Stored records
════

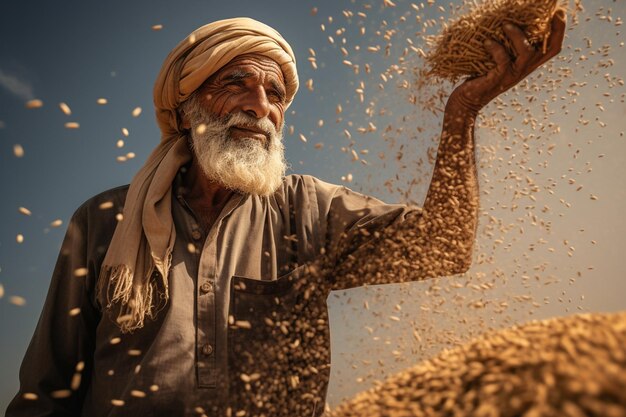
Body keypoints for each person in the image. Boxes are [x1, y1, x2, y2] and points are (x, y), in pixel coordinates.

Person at [7, 14, 565, 417]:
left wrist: (462, 111)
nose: (260, 105)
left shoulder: (305, 210)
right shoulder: (104, 220)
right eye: (236, 83)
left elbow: (444, 245)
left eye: (275, 93)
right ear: (185, 107)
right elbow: (48, 388)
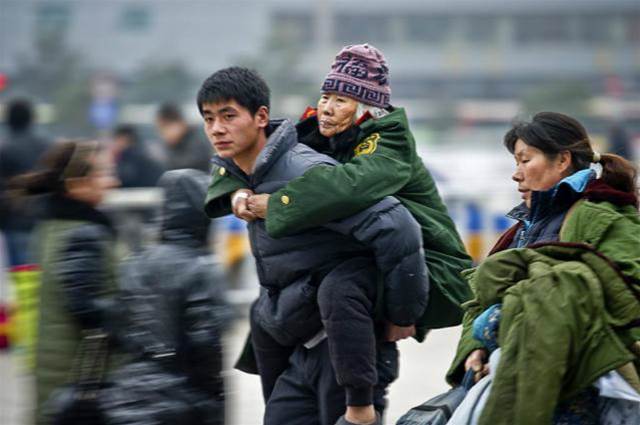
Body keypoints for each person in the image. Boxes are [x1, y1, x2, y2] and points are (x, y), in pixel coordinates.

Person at [200, 66, 429, 425]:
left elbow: (399, 227)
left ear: (261, 117)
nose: (217, 128)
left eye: (229, 116)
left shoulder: (305, 172)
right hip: (298, 350)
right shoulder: (245, 177)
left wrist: (403, 314)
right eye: (209, 118)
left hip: (346, 350)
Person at [446, 112, 640, 424]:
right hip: (512, 374)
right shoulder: (521, 228)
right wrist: (474, 349)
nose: (516, 174)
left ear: (562, 160)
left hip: (581, 386)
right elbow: (479, 301)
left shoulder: (604, 215)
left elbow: (627, 296)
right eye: (515, 162)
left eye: (525, 160)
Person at [100, 169, 229, 425]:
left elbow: (117, 327)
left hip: (128, 397)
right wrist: (215, 401)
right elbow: (206, 343)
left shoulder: (135, 263)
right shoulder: (201, 268)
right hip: (182, 403)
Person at [9, 140, 120, 424]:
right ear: (77, 184)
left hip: (57, 383)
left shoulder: (51, 226)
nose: (112, 182)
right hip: (78, 388)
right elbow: (88, 310)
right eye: (103, 173)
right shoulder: (83, 236)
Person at [0, 98, 50, 265]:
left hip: (16, 224)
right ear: (31, 118)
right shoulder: (47, 146)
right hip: (46, 220)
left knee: (23, 278)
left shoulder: (4, 149)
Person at [156, 103, 213, 172]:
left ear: (180, 123)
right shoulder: (169, 146)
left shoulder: (197, 142)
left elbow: (189, 165)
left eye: (165, 127)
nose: (162, 134)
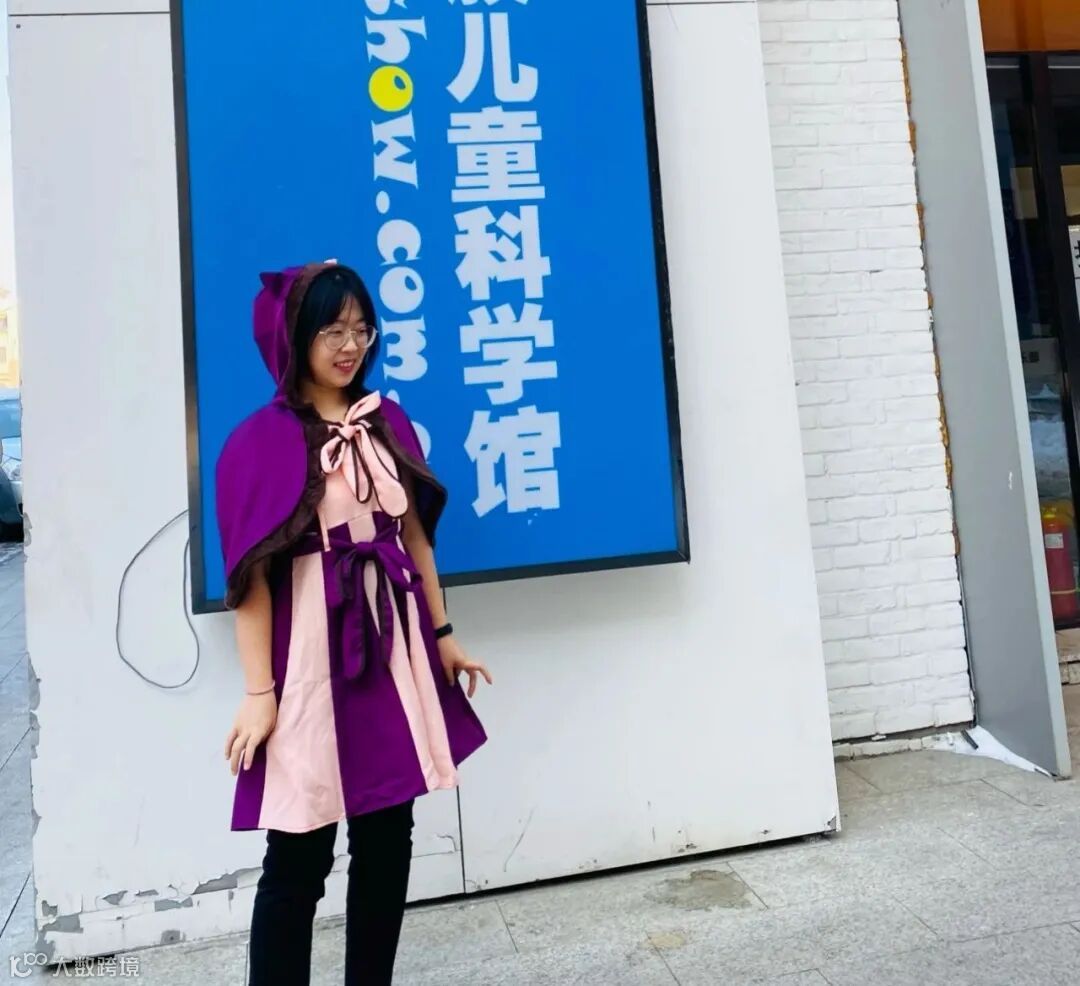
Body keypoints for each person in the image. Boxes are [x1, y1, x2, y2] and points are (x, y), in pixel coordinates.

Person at [214, 260, 490, 986]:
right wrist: (259, 693)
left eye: (362, 329)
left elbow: (415, 539)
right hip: (311, 658)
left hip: (391, 649)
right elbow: (250, 582)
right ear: (294, 335)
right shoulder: (258, 442)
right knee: (298, 853)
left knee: (387, 837)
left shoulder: (385, 420)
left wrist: (442, 636)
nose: (350, 345)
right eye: (332, 330)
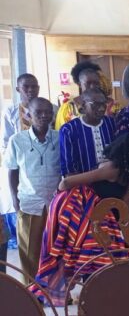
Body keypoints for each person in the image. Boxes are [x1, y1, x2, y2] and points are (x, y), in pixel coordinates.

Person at [38, 133, 129, 305]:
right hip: (82, 211)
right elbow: (66, 183)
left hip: (103, 215)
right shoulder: (112, 168)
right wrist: (62, 204)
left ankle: (96, 295)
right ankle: (87, 296)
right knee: (90, 253)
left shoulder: (128, 172)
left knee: (108, 253)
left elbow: (125, 208)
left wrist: (128, 231)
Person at [4, 98, 59, 284]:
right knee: (29, 250)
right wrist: (15, 199)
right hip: (29, 202)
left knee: (55, 248)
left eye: (48, 112)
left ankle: (56, 291)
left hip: (55, 203)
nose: (44, 116)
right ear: (28, 115)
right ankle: (32, 290)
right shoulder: (17, 140)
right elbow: (12, 171)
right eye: (38, 112)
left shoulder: (60, 138)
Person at [59, 88, 117, 176]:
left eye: (104, 104)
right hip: (83, 184)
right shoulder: (68, 130)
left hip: (112, 181)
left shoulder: (112, 123)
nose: (102, 108)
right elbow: (68, 169)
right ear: (83, 105)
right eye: (96, 104)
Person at [55, 61, 119, 129]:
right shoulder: (68, 108)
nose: (92, 86)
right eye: (88, 83)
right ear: (79, 84)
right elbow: (61, 133)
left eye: (96, 83)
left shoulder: (112, 106)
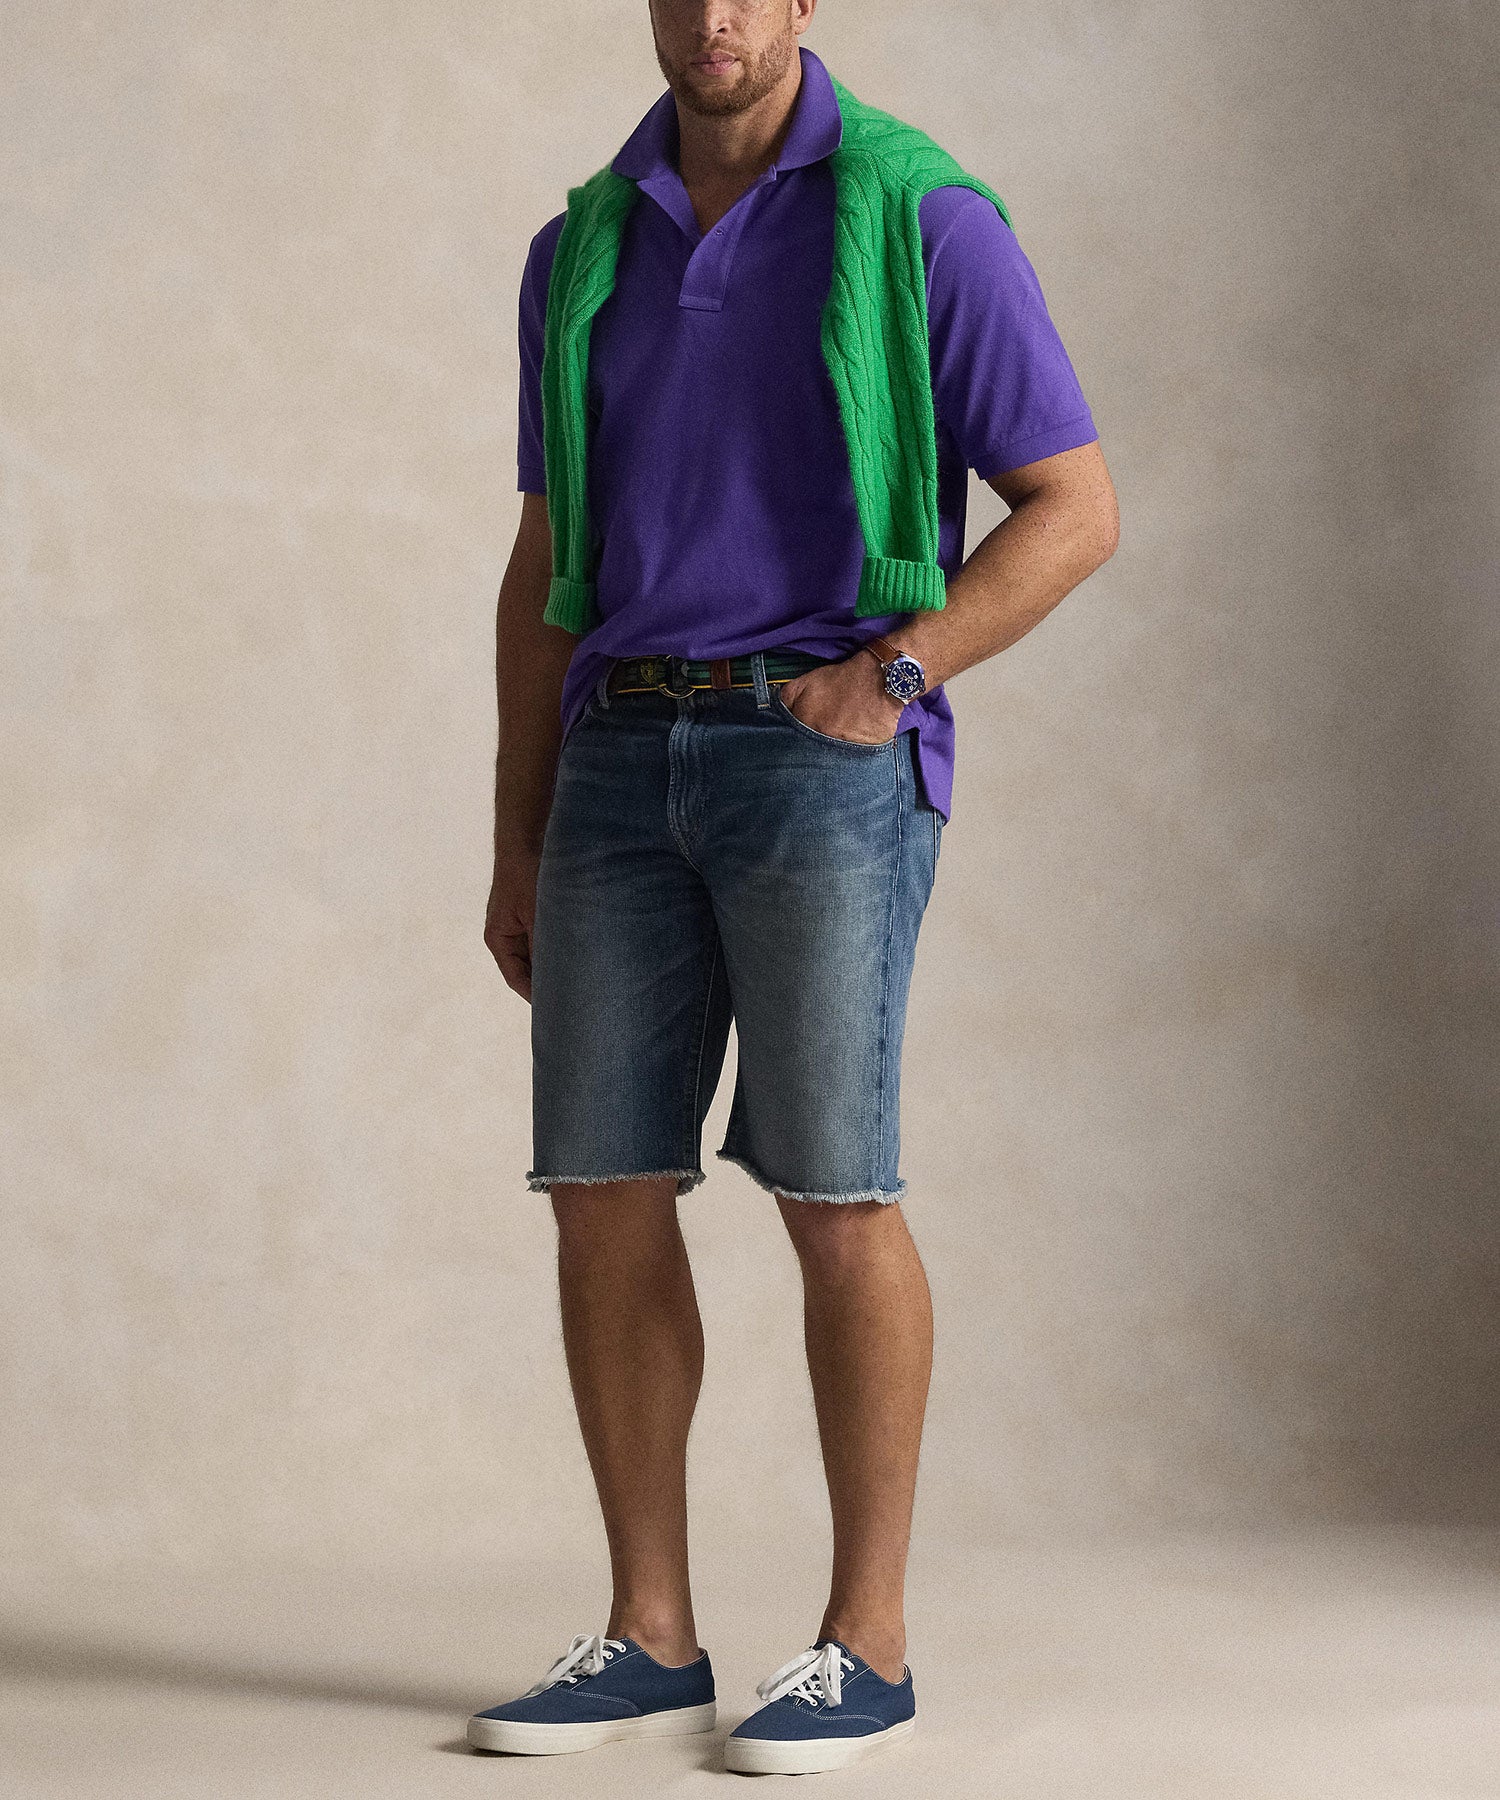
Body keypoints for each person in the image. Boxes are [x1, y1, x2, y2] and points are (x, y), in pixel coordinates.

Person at [475, 0, 1119, 1776]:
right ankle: (649, 1638)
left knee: (836, 1191)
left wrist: (893, 676)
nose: (717, 18)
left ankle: (869, 1647)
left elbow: (1074, 505)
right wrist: (517, 826)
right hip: (617, 756)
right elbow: (546, 554)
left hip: (821, 760)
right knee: (599, 1186)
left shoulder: (924, 216)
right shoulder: (580, 245)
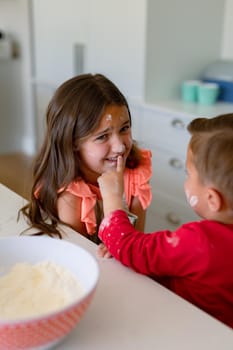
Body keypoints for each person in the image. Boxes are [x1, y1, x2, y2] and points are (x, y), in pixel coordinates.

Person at [97, 113, 233, 329]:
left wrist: (113, 200)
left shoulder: (199, 242)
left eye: (188, 174)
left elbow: (131, 248)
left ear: (212, 199)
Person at [20, 73, 152, 247]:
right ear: (72, 142)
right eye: (103, 136)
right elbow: (82, 258)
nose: (120, 147)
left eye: (124, 128)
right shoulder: (70, 198)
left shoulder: (135, 178)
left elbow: (137, 246)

════

Activity. Could you please write out the entries exactly as they are, with every picture left out?

Output for this exercise.
Body keypoints for each person in the image. Boxes are [x1, y1, x2, y2] and points are (x, y), in pixel coordinates.

Person at [7, 14, 565, 417]:
left wrist: (462, 111)
nose: (260, 105)
left shoulder: (305, 210)
right shoulder: (104, 220)
right eye: (236, 83)
left elbow: (444, 245)
left eye: (275, 93)
right ear: (185, 107)
right elbow: (48, 388)
Body keypoints for each person in the image. Boxes are [x1, y1, x2, y2] and points are (x, y), in pixel coordinates.

Person at [200, 66, 429, 425]:
left elbow: (399, 227)
left ear: (261, 117)
nose: (217, 128)
left eye: (229, 116)
left shoulder: (305, 172)
right hip: (298, 350)
right shoulder: (245, 177)
left wrist: (403, 314)
right eye: (209, 118)
left hip: (346, 350)
Person at [446, 112, 640, 424]:
right hip: (512, 374)
right shoulder: (521, 228)
right wrist: (474, 349)
nose: (516, 174)
left ear: (562, 160)
left hip: (581, 386)
right elbow: (479, 301)
left shoulder: (604, 215)
left elbow: (627, 296)
right eye: (515, 162)
left eye: (525, 160)
Person at [100, 169, 229, 425]:
left elbow: (117, 327)
left hip: (128, 397)
right wrist: (215, 401)
right elbow: (206, 343)
left shoulder: (135, 263)
right shoulder: (201, 268)
right hip: (182, 403)
Person at [9, 140, 120, 424]:
right ear: (77, 184)
left hip: (57, 383)
left shoulder: (51, 226)
nose: (112, 182)
right hip: (78, 388)
right elbow: (88, 310)
right eye: (103, 173)
right shoulder: (83, 236)
Person at [0, 98, 50, 265]:
left hip: (16, 224)
right ear: (31, 118)
right shoulder: (47, 146)
right hip: (46, 220)
left knee: (23, 278)
left shoulder: (4, 149)
Person at [156, 103, 213, 172]:
left ear: (180, 123)
right shoulder: (169, 146)
left shoulder: (197, 142)
left elbow: (189, 165)
left eye: (165, 127)
nose: (162, 134)
Body keypoints for each person in the image. Boxes are [x1, y1, x2, y2] and points are (x, y), in pixel coordinates.

Person at [214, 260, 490, 986]:
right wrist: (259, 693)
left eye: (362, 329)
left elbow: (415, 539)
right hip: (311, 658)
left hip: (391, 649)
right elbow: (250, 582)
right ear: (294, 335)
right shoulder: (258, 442)
right knee: (298, 853)
left knee: (387, 837)
left shoulder: (385, 420)
left wrist: (442, 636)
nose: (350, 345)
right eye: (332, 330)
Body keypoints for each person in the image. Boxes are [x1, y1, x2, y2] and points are (x, y), in pixel coordinates.

Person at [38, 133, 129, 305]:
right hip: (82, 211)
right elbow: (66, 183)
left hip: (103, 215)
right shoulder: (112, 168)
right wrist: (62, 204)
left ankle: (96, 295)
right ankle: (87, 296)
right knee: (90, 253)
left shoulder: (128, 172)
left knee: (108, 253)
left elbow: (125, 208)
left wrist: (128, 231)
Person at [4, 98, 59, 284]:
right knee: (29, 250)
right wrist: (15, 199)
right hip: (29, 202)
left knee: (55, 248)
left eye: (48, 112)
left ankle: (56, 291)
left hip: (55, 203)
nose: (44, 116)
right ear: (28, 115)
right ankle: (32, 290)
right shoulder: (17, 140)
right elbow: (12, 171)
right eye: (38, 112)
left shoulder: (60, 138)
Person at [59, 88, 117, 176]:
left eye: (104, 104)
right hip: (83, 184)
right shoulder: (68, 130)
left hip: (112, 181)
left shoulder: (112, 123)
nose: (102, 108)
right elbow: (68, 169)
right ear: (83, 105)
right eye: (96, 104)
Person at [55, 61, 119, 129]:
right shoulder: (68, 108)
nose: (92, 86)
right eye: (88, 83)
right ear: (79, 84)
right elbow: (61, 133)
left eye: (96, 83)
left shoulder: (112, 106)
Body keypoints for each person in the image. Boxes are [x1, y1, x2, y2] and points are (x, y), in pixel coordinates.

Person at [475, 0, 1119, 1776]:
right ankle: (649, 1638)
left knee: (836, 1191)
left wrist: (893, 676)
nose: (717, 18)
left ankle: (869, 1647)
left elbow: (1074, 505)
right wrist: (517, 826)
right hip: (617, 756)
right elbow: (546, 554)
left hip: (821, 760)
right knee: (599, 1186)
left shoulder: (924, 216)
right shoulder: (580, 245)
Body keypoints for each person in the image. Boxes are [x1, y1, x2, y2] and points are (x, y), in pixel coordinates.

Person at [97, 113, 233, 329]:
left wrist: (113, 200)
left shoulder: (199, 242)
left eye: (188, 174)
left elbow: (131, 248)
left ear: (212, 199)
Person at [20, 73, 152, 247]:
right ear: (72, 142)
right eye: (103, 136)
right elbow: (82, 258)
nose: (120, 147)
left eye: (124, 128)
right shoulder: (70, 198)
left shoulder: (135, 178)
left elbow: (137, 246)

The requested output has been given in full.